One such program, Collaborative Problem Solving, developed by R.W. Greene and described in his 2008 book Lost at school, emphasizes the importance of taking a proactive approach to child behavior problems and to making the child an active partner in this endeavor. Rather than focusing on consequences for undesirable behavior, Greene’s CPS approach has child and adult working together to set priorities for what needs to happen, to identify and develop needed skills before the next time they are needed, and to consider situational and trigger factors that make it difficult for the child to control impulses. Attachment is not mentioned—but working together toward shared goals is one of the most important ways for human beings to create social bonds, so a developmentally-appropriate form of attachment may come in the back door as this method is put to work.
Greene stresses two important issues: the need for the adult to exercise genuine empathy and understanding of the child’s needs, and the fact that children who do not do as they are told most often cannot do as they are told, at least not at that time and place. Adults who assume that they must force a child to obey because the child is simply oppositional are missing a real empathic understanding of the child’s experience, and thus they create a transactional process with the child that takes both of them in an unwanted direction.
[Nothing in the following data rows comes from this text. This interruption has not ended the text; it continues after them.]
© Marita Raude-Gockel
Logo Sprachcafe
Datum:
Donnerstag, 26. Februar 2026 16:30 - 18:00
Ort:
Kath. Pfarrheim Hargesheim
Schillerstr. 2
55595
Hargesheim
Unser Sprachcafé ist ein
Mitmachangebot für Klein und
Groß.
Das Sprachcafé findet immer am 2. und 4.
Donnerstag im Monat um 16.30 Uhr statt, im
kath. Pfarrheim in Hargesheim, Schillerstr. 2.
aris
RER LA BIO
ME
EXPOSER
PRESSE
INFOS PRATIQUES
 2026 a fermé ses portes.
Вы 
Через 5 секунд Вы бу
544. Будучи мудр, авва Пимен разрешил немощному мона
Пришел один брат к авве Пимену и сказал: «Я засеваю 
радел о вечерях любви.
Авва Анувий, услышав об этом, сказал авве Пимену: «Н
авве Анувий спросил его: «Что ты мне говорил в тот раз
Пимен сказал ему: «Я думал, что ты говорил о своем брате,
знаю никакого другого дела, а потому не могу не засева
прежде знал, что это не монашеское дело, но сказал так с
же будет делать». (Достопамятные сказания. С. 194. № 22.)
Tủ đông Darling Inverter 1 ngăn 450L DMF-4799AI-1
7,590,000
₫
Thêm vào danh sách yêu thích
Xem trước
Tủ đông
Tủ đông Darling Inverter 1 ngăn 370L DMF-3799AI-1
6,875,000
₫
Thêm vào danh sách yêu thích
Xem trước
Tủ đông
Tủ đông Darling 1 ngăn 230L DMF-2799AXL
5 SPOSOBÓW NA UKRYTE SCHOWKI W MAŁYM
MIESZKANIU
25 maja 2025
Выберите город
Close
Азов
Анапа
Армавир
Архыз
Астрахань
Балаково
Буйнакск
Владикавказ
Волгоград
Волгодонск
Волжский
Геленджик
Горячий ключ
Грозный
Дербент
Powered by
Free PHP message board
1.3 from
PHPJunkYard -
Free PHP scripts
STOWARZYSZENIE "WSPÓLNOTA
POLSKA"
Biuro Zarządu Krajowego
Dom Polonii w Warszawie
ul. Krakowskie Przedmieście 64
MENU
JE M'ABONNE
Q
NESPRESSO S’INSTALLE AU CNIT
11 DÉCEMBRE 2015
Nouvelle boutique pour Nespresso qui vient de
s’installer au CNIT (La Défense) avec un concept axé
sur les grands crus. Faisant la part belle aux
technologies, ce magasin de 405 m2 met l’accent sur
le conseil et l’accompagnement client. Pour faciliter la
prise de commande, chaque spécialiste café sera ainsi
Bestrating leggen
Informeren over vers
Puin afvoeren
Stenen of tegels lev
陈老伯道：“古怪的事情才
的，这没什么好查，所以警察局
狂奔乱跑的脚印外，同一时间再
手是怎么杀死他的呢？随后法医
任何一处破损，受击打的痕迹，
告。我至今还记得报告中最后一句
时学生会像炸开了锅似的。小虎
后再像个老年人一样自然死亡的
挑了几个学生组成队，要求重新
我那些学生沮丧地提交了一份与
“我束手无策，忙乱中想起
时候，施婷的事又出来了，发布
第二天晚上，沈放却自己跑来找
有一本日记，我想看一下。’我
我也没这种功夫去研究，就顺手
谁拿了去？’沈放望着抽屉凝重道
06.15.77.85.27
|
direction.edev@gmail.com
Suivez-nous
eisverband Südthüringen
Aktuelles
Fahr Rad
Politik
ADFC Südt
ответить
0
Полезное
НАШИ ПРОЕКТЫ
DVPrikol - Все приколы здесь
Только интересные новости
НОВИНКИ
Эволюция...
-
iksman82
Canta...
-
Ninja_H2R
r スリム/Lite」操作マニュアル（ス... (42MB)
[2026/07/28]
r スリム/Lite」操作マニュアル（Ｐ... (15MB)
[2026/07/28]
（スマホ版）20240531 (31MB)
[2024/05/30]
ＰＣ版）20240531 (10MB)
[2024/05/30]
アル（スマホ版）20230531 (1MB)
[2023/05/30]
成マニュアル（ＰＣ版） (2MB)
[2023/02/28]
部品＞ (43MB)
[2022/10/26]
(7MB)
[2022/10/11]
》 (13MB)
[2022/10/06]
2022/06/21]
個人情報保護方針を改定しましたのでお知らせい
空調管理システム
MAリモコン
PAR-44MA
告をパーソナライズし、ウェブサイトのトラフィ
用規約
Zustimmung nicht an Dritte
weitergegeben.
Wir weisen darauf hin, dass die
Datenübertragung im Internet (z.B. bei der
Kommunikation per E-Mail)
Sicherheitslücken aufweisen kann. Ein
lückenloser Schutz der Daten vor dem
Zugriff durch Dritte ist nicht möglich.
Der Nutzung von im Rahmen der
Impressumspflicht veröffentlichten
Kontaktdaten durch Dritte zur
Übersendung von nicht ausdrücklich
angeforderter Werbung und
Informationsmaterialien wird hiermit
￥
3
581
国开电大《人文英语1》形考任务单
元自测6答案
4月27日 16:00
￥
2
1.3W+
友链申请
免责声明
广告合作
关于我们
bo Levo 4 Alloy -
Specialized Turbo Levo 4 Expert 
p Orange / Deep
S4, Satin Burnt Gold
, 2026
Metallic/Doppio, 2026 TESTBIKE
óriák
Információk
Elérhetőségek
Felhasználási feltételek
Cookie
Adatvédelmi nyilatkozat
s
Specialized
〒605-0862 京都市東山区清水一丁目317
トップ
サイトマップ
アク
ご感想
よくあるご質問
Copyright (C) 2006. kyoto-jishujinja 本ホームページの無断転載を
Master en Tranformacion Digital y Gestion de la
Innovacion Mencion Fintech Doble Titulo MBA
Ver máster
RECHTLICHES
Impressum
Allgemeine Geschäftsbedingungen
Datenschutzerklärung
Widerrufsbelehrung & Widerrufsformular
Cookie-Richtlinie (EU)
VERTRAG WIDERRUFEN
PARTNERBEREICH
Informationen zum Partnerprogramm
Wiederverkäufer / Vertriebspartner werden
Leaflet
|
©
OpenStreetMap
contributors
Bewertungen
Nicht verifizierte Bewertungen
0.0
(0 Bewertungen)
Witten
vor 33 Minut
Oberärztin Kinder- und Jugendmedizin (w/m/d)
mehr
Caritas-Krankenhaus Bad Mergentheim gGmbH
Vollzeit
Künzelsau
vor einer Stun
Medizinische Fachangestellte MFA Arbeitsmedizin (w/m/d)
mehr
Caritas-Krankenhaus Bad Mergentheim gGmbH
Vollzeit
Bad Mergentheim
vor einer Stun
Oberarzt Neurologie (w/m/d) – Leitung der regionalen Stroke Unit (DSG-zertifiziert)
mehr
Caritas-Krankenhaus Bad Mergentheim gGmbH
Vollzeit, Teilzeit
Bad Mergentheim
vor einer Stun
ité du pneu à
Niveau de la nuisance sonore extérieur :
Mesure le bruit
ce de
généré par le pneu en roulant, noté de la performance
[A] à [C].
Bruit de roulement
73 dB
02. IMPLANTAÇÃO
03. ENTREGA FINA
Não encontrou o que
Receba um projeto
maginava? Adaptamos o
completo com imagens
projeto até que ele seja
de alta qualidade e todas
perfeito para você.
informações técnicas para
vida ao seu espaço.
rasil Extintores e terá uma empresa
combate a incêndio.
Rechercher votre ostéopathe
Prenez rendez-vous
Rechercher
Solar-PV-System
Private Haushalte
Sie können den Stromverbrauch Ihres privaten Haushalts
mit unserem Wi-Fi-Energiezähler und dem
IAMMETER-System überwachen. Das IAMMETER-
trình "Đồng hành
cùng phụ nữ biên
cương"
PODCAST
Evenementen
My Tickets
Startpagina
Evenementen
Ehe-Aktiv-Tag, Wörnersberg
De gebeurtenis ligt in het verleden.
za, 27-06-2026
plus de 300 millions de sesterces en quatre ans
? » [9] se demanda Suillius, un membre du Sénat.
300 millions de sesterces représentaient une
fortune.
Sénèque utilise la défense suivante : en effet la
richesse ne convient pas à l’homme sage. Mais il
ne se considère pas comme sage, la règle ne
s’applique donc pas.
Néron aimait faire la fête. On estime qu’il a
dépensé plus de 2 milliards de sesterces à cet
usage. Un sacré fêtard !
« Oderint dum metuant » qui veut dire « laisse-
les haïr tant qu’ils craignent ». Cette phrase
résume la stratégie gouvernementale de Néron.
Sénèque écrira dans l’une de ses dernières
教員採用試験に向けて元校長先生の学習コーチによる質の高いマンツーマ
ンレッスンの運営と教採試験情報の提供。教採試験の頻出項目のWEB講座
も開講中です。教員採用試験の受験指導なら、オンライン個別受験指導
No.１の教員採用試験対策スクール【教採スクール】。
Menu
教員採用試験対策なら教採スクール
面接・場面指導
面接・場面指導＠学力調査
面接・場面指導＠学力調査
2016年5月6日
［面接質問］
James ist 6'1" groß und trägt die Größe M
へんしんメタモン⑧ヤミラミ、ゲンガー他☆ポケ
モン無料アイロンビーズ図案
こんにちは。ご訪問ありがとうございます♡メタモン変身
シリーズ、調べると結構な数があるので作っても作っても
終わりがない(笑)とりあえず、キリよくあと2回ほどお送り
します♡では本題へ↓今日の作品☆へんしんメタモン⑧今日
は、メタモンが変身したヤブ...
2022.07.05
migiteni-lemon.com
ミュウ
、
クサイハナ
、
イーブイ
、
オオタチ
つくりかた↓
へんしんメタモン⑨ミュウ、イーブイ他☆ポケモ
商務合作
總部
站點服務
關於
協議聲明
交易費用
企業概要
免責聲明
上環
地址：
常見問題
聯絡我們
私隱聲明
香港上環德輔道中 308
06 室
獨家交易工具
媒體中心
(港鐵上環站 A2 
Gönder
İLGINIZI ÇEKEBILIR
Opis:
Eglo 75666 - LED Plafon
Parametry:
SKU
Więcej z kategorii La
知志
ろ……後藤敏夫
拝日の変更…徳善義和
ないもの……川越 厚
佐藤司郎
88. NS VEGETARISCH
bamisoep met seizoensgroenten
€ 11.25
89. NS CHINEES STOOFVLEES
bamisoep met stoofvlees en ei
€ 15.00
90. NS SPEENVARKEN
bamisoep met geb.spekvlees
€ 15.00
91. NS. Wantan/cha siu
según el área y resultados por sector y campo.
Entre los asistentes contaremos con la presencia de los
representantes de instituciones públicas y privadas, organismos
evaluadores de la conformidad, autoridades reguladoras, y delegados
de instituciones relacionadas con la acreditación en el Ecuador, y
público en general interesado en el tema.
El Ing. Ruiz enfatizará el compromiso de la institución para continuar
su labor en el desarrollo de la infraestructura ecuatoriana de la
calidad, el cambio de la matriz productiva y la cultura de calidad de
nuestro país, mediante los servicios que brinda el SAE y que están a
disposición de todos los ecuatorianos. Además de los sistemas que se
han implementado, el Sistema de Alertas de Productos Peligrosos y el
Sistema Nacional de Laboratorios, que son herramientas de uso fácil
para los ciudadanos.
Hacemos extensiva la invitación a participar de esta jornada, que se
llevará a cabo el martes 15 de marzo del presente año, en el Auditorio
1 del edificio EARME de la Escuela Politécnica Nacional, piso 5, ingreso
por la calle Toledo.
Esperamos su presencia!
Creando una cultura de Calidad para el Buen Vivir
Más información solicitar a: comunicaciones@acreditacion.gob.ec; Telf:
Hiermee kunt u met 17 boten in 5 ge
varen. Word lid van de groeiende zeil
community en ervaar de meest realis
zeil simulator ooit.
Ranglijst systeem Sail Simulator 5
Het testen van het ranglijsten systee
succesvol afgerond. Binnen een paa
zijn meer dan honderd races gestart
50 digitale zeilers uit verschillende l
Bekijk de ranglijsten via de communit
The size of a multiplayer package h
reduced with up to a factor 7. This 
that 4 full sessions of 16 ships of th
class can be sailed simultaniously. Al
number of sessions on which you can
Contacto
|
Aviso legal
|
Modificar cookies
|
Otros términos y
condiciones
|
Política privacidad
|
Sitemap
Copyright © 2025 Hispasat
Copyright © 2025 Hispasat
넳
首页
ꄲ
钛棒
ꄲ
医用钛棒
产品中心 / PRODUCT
In Lost at school, Greene answers some questions about comparisons to other parent training programs directed at helping with oppositional or CU behavior. One comparison is between CPS and “Love & Logic”, the commercially-successful program sold to hundreds of school systems and other groups. Foster Cline, one of the forces behind “Love & Logic”, was of course an early practitioner of Holding Therapy/Rage Reduction Therapy/Attachment Therapy. In commenting on “Love & Logic”, Greene says “The Love and Logic program does place an emphasis on empathizing with kids, but the empathy utilized in this program is primarily of the emergent and perfunctory variety, isn’t aimed at gathering information or understanding kids’ concerns, and is typically a prelude to Plan A [this is Greene’s term for responding to a problem by imposing the adult’s will]. The problem-solving that takes place between kids and adults in this program isn’t aimed at reaching mutually satisfactory solutions. And the Love and Logic program relies heavily on adult-imposed consequences” (p.200)-- consequences, as I noted earlier, that may not be responded to by children with CU tendencies. Incidentally, although Greene does not mention this, Love & Logic has not been subjected to outcome research, whereas CPS has.